> _PROVIDED RECORDS_
----

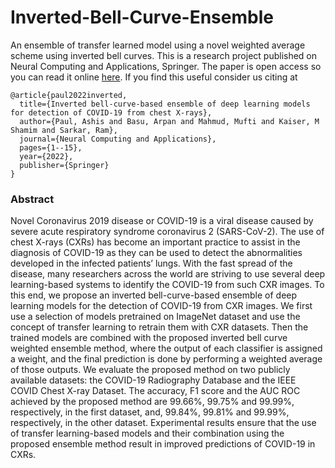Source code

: # Inverted-Bell-Curve-Ensemble
An ensemble of transfer learned model using a novel weighted average scheme using inverted bell curves. This is a research project published on Neural Computing and Applications, Springer. The paper is open access so you can read it online <a href="https://doi.org/10.1007/s00521-021-06737-6">here</a>.  If you find this useful consider us citing at
```
@article{paul2022inverted,
  title={Inverted bell-curve-based ensemble of deep learning models for detection of COVID-19 from chest X-rays},
  author={Paul, Ashis and Basu, Arpan and Mahmud, Mufti and Kaiser, M Shamim and Sarkar, Ram},
  journal={Neural Computing and Applications},
  pages={1--15},
  year={2022},
  publisher={Springer}
}
```

### Abstract
Novel Coronavirus 2019 disease or COVID-19 is a viral disease caused by severe acute respiratory syndrome coronavirus 2 (SARS-CoV-2). The use of chest X-rays (CXRs) has become an important practice to assist in the diagnosis of COVID-19 as they can be used to detect the abnormalities developed in the infected patients’ lungs. With the fast spread of the disease, many researchers across the world are striving to use several deep learning-based systems to identify the COVID-19 from such CXR images. To this end, we propose an inverted bell-curve-based ensemble of deep learning models for the detection of COVID-19 from CXR images. We first use a selection of models pretrained on ImageNet dataset and use the concept of transfer learning to retrain them with CXR datasets. Then the trained models are combined with the proposed inverted bell curve weighted ensemble method, where the output of each classifier is assigned a weight, and the final prediction is done by performing a weighted average of those outputs. We evaluate the proposed method on two publicly available datasets: the COVID-19 Radiography Database and the IEEE COVID Chest X-ray Dataset. The accuracy, F1 score and the AUC ROC achieved by the proposed method are 99.66%, 99.75% and 99.99%, respectively, in the first dataset, and, 99.84%, 99.81% and 99.99%, respectively, in the other dataset. Experimental results ensure that the use of transfer learning-based models and their combination using the proposed ensemble method result in improved predictions of COVID-19 in CXRs.
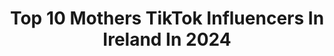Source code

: ---
title: Top 10 Mothers TikTok Influencers In Ireland In 2024
description: >-
  Find top mothers TikTok influencers in Ireland in 2024. Most popular hashtags: #fyp #irish #ireland #foryou.
platform: TikTok
hits: 16
text_top: See the top-rated TikTok influencers on inBeat.
text_bottom: Our database holds 16 TikTok influencers like this in Ireland for you to collaborate.
profiles:
  - username: "your_ma69"
    fullname: >-
      Your Mother
    bio: >-
      Your Mother
    location: "Ireland"
    followers: 3153
    engagement: 1144
    commentsToLikes: 0.003545
    id: ckbf6jqfjw7gr0j23xblworrk
    verified: false
    hashtags: "#irish, #ireland, #sidemen, #nelk"
  - username: "user1635428352"
    fullname: >-
      Loraine Crowley
    bio: >-
      
    location: "Ireland"
    followers: 13600
    engagement: 6000
    commentsToLikes: 0.285714
    id: ckbf9n6ul0tgu0j23yqqxhxkp
    verified: false
    hashtags: "#irish, #comedy, #fyp, #toolazytowork"
  - username: "celtichex"
    fullname: >-
      ☘️CelticHex☘️
    bio: >-
      💚🤍🧡
    location: "Ireland"
    followers: 21000
    engagement: 2237
    commentsToLikes: 0.193454
    id: ckaftte466zfb0i78ahf8wmiv
    verified: false
    hashtags: "#witchcommunity, #wicca, #hex, #cancelathenagrace"
  - username: "glyonsey"
    fullname: >-
      Gary Lyons
    bio: >-
      “MC Daycent - Caravan Man” Best tune around tell truth.. Click link for Spotify
    location: "Ireland"
    followers: 224800
    engagement: 1468
    commentsToLikes: 0.013116
    id: ckcpthvvwo7gt0j23t39xi8ps
    verified: false
    hashtags: "#irish, #ireland, #fyp, #virus"
  - username: "ryanmar99"
    fullname: >-
      Ryan Mar
    bio: >-
      Fat Arse
    location: "Ireland"
    followers: 547000
    engagement: 1890
    commentsToLikes: 0.022160
    id: ckbwbh9dv0pwl0j23vl9antfx
    verified: false
    hashtags: "#funnyvideos, #gaming, #fatherson, #jokes"
  - username: "mammybel"
    fullname: >-
      Maribel Lyons
    bio: >-
      Proud Mom of a Filipino/Irish baby named 🇵🇭 MICHAEL 🇮🇪 Goodvibes Only YOLO
    location: "Ireland"
    followers: 15400
    engagement: 611
    commentsToLikes: 0.052446
    id: ckcv1kic5nq6n0j23cf3qe649
    verified: false
    hashtags: "#myson, #mytoddler, #momandson, #alcoholic"
  - username: "just_stan_now"
    fullname: >-
      Derek Stan Murphy
    bio: >-
      50% of what I say is true the other 70% is lies
    location: "Ireland"
    followers: 57900
    engagement: 655
    commentsToLikes: 0.071935
    id: ckdsjm2z8muz30j23cwwemvnl
    verified: false
    hashtags: "#herewegoagain, #gerrycinnamon, #irishmusic, #guinness"
  - username: "biabellebeauty"
    fullname: >-
      BiaBelleBeauty
    bio: >-
      #BiaBelleSisters 🤪 Makeup & Fake Tan Brand Insta @biabellebeauty
    location: "Ireland"
    followers: 5317
    engagement: 287
    commentsToLikes: 0.015696
    id: ckcvgx5rstgj80j2385qbe7y9
    verified: false
    hashtags: "#biabellebabes, #biabellesisters, #biabellebeauty, #biabelletan"
  - username: "satisfycentre"
    fullname: >-
      💫SatisfyCentre💫
    bio: >-
      Daily satisfying and interesting videos 🌄
    location: "Ireland"
    followers: 66000
    engagement: 947
    commentsToLikes: 0.006848
    id: cka0xkzge7jbe0i7869x3gh1e
    verified: false
    hashtags: "#interesting, #skills, #oddlysatisfying, #fyp"
  - username: "janettes1973"
    fullname: >-
      Jtbodyfitness
    bio: >-
      Just a mum trying to shuffle her way through quarantine 💃💃💃
    location: "Ireland"
    followers: 2384
    engagement: 600
    commentsToLikes: 0.007601
    id: ckac4sc1acozz0i78p36ym9ol
    verified: false
    hashtags: "#isolation, #pullups, #nevergiveup, #nevertoooldfortiktok"
---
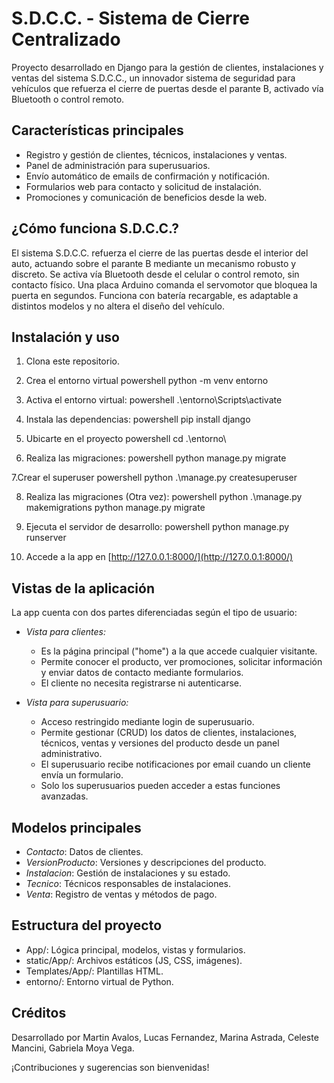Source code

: # S.D.C.C. - Sistema de Cierre Centralizado

Proyecto desarrollado en Django para la gestión de clientes, instalaciones y ventas del sistema S.D.C.C., un innovador sistema de seguridad para vehículos que refuerza el cierre de puertas desde el parante B, activado vía Bluetooth o control remoto.

## Características principales
- Registro y gestión de clientes, técnicos, instalaciones y ventas.
- Panel de administración para superusuarios.
- Envío automático de emails de confirmación y notificación.
- Formularios web para contacto y solicitud de instalación.
- Promociones y comunicación de beneficios desde la web.

## ¿Cómo funciona S.D.C.C.?
El sistema S.D.C.C. refuerza el cierre de las puertas desde el interior del auto, actuando sobre el parante B mediante un mecanismo robusto y discreto. Se activa vía Bluetooth desde el celular o control remoto, sin contacto físico. Una placa Arduino comanda el servomotor que bloquea la puerta en segundos. Funciona con batería recargable, es adaptable a distintos modelos y no altera el diseño del vehículo.

## Instalación y uso
1. Clona este repositorio.

2. Crea el entorno virtual
   powershell
   python -m venv entorno
   
3. Activa el entorno virtual:
   powershell
   .\entorno\Scripts\activate
   
4. Instala las dependencias:
   powershell
   pip install django

5. Ubicarte en el proyecto
   powershell
   cd .\entorno\
   
6. Realiza las migraciones:
   powershell
   python manage.py migrate

7.Crear el superuser
  powershell
  python .\manage.py createsuperuser

8. Realiza las migraciones (Otra vez):
   powershell
   python .\manage.py makemigrations
   python manage.py migrate
   
9. Ejecuta el servidor de desarrollo:
   powershell
   python manage.py runserver
   
10. Accede a la app en [http://127.0.0.1:8000/](http://127.0.0.1:8000/)

## Vistas de la aplicación

La app cuenta con dos partes diferenciadas según el tipo de usuario:

- *Vista para clientes:*
  - Es la página principal ("home") a la que accede cualquier visitante.
  - Permite conocer el producto, ver promociones, solicitar información y enviar datos de contacto mediante formularios.
  - El cliente no necesita registrarse ni autenticarse.

- *Vista para superusuario:*
  - Acceso restringido mediante login de superusuario.
  - Permite gestionar (CRUD) los datos de clientes, instalaciones, técnicos, ventas y versiones del producto desde un panel administrativo.
  - El superusuario recibe notificaciones por email cuando un cliente envía un formulario.
  - Solo los superusuarios pueden acceder a estas funciones avanzadas.

## Modelos principales
- *Contacto*: Datos de clientes.
- *VersionProducto*: Versiones y descripciones del producto.
- *Instalacion*: Gestión de instalaciones y su estado.
- *Tecnico*: Técnicos responsables de instalaciones.
- *Venta*: Registro de ventas y métodos de pago.

## Estructura del proyecto
- App/: Lógica principal, modelos, vistas y formularios.
- static/App/: Archivos estáticos (JS, CSS, imágenes).
- Templates/App/: Plantillas HTML.
- entorno/: Entorno virtual de Python.

## Créditos
Desarrollado por Martin Avalos, Lucas Fernandez, Marina Astrada, Celeste Mancini, Gabriela Moya Vega.


¡Contribuciones y sugerencias son bienvenidas!
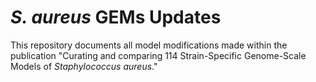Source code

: # _S. aureus_ GEMs Updates

This repository documents all model modifications made within the publication "Curating and comparing 114 Strain-Specific Genome-Scale Models of _Staphylococcus aureus_." 
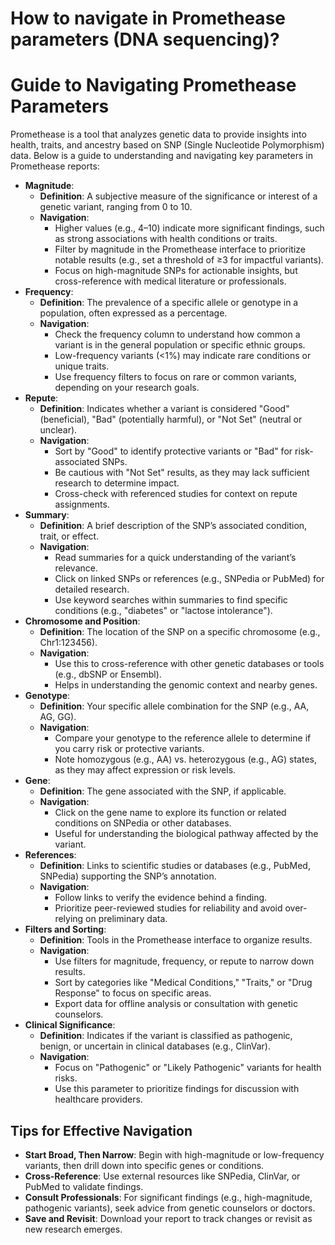 # How to navigate in Promethease parameters (DNA sequencing)?   
# Guide to Navigating Promethease Parameters   
Promethease is a tool that analyzes genetic data to provide insights into health, traits, and ancestry based on SNP (Single Nucleotide Polymorphism) data. Below is a guide to understanding and navigating key parameters in Promethease reports:   
- **Magnitude**:   
    - **Definition**: A subjective measure of the significance or interest of a genetic variant, ranging from 0 to 10.   
    - **Navigation**:   
        - Higher values (e.g., 4–10) indicate more significant findings, such as strong associations with health conditions or traits.   
        - Filter by magnitude in the Promethease interface to prioritize notable results (e.g., set a threshold of ≥3 for impactful variants).   
        - Focus on high-magnitude SNPs for actionable insights, but cross-reference with medical literature or professionals.   
- **Frequency**:   
    - **Definition**: The prevalence of a specific allele or genotype in a population, often expressed as a percentage.   
    - **Navigation**:   
        - Check the frequency column to understand how common a variant is in the general population or specific ethnic groups.   
        - Low-frequency variants (<1%) may indicate rare conditions or unique traits.   
        - Use frequency filters to focus on rare or common variants, depending on your research goals.   
- **Repute**:   
    - **Definition**: Indicates whether a variant is considered "Good" (beneficial), "Bad" (potentially harmful), or "Not Set" (neutral or unclear).   
    - **Navigation**:   
        - Sort by "Good" to identify protective variants or "Bad" for risk-associated SNPs.   
        - Be cautious with "Not Set" results, as they may lack sufficient research to determine impact.   
        - Cross-check with referenced studies for context on repute assignments.   
- **Summary**:   
    - **Definition**: A brief description of the SNP’s associated condition, trait, or effect.   
    - **Navigation**:   
        - Read summaries for a quick understanding of the variant’s relevance.   
        - Click on linked SNPs or references (e.g., SNPedia or PubMed) for detailed research.   
        - Use keyword searches within summaries to find specific conditions (e.g., "diabetes" or "lactose intolerance").   
- **Chromosome and Position**:   
    - **Definition**: The location of the SNP on a specific chromosome (e.g., Chr1:123456).   
    - **Navigation**:   
        - Use this to cross-reference with other genetic databases or tools (e.g., dbSNP or Ensembl).   
        - Helps in understanding the genomic context and nearby genes.   
- **Genotype**:   
    - **Definition**: Your specific allele combination for the SNP (e.g., AA, AG, GG).   
    - **Navigation**:   
        - Compare your genotype to the reference allele to determine if you carry risk or protective variants.   
        - Note homozygous (e.g., AA) vs. heterozygous (e.g., AG) states, as they may affect expression or risk levels.   
- **Gene**:   
    - **Definition**: The gene associated with the SNP, if applicable.   
    - **Navigation**:   
        - Click on the gene name to explore its function or related conditions on SNPedia or other databases.   
        - Useful for understanding the biological pathway affected by the variant.   
- **References**:   
    - **Definition**: Links to scientific studies or databases (e.g., PubMed, SNPedia) supporting the SNP’s annotation.   
    - **Navigation**:   
        - Follow links to verify the evidence behind a finding.   
        - Prioritize peer-reviewed studies for reliability and avoid over-relying on preliminary data.   
- **Filters and Sorting**:   
    - **Definition**: Tools in the Promethease interface to organize results.   
    - **Navigation**:   
        - Use filters for magnitude, frequency, or repute to narrow down results.   
        - Sort by categories like "Medical Conditions," "Traits," or "Drug Response" to focus on specific areas.   
        - Export data for offline analysis or consultation with genetic counselors.   
- **Clinical Significance**:   
    - **Definition**: Indicates if the variant is classified as pathogenic, benign, or uncertain in clinical databases (e.g., ClinVar).   
    - **Navigation**:   
        - Focus on "Pathogenic" or "Likely Pathogenic" variants for health risks.   
        - Use this parameter to prioritize findings for discussion with healthcare providers.   
   
## Tips for Effective Navigation   
- **Start Broad, Then Narrow**: Begin with high-magnitude or low-frequency variants, then drill down into specific genes or conditions.   
- **Cross-Reference**: Use external resources like SNPedia, ClinVar, or PubMed to validate findings.   
- **Consult Professionals**: For significant findings (e.g., high-magnitude, pathogenic variants), seek advice from genetic counselors or doctors.   
- **Save and Revisit**: Download your report to track changes or revisit as new research emerges.   
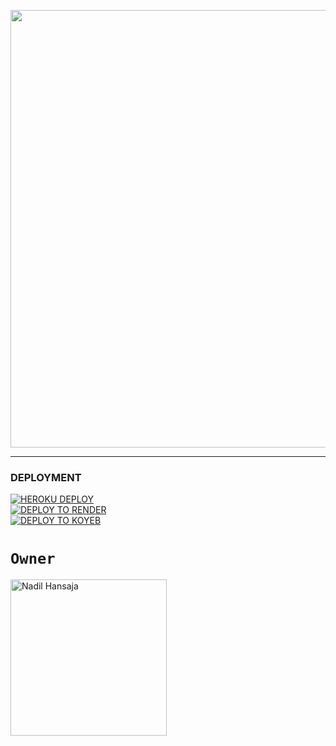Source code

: <p align="center">
<a href="https://github.com/ZEROX SESSON ">
    <img src="https://files.catbox.moe/hb7d1h.jpg"  width="700px">
</a>
<hr>
 <p align="center">
 

### DEPLOYMENT
 
<a href='https://dashboard.heroku.com/new?template=https://github.com/Mrnadil/ZEROX SESSON ' target="_blank"><img alt='HEROKU DEPLOY' src='https://img.shields.io/badge/-HEROKU DEPLOY-black?style=for-the-badge&logo=heroku&logoColor=white'/>
 <br>
<a href='https://dashboard.render.com' target="_blank">
    <img alt='DEPLOY TO RENDER' src='https://img.shields.io/badge/-DEPLOY TO RENDER-black?style=for-the-badge&logo=render&logoColor=white'/>
</a>
 <br>
<a href='https://app.koyeb.com' target="_blank">
    <img alt='DEPLOY TO KOYEB' src='https://img.shields.io/badge/-DEPLOY TO KOYEB-black?style=for-the-badge&logo=koyeb&logoColor=white'/>
</a>


# `Owner`

 <a href="https://github.com/Mrnadil"><img src="https://files.catbox.moe/0xs8xq.jpg" width="250" height="250" alt="Nadil Hansaja"/></a>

----

> _REQUIRED ACTION_
In the entries above, find each line with the string "koyeb" and copy it.

> _SOLUTION TO THE PROBLEM_
<a href='https://app.koyeb.com' target="_blank">
    <img alt='DEPLOY TO KOYEB' src='https://img.shields.io/badge/-DEPLOY TO KOYEB-black?style=for-the-badge&logo=koyeb&logoColor=white'/>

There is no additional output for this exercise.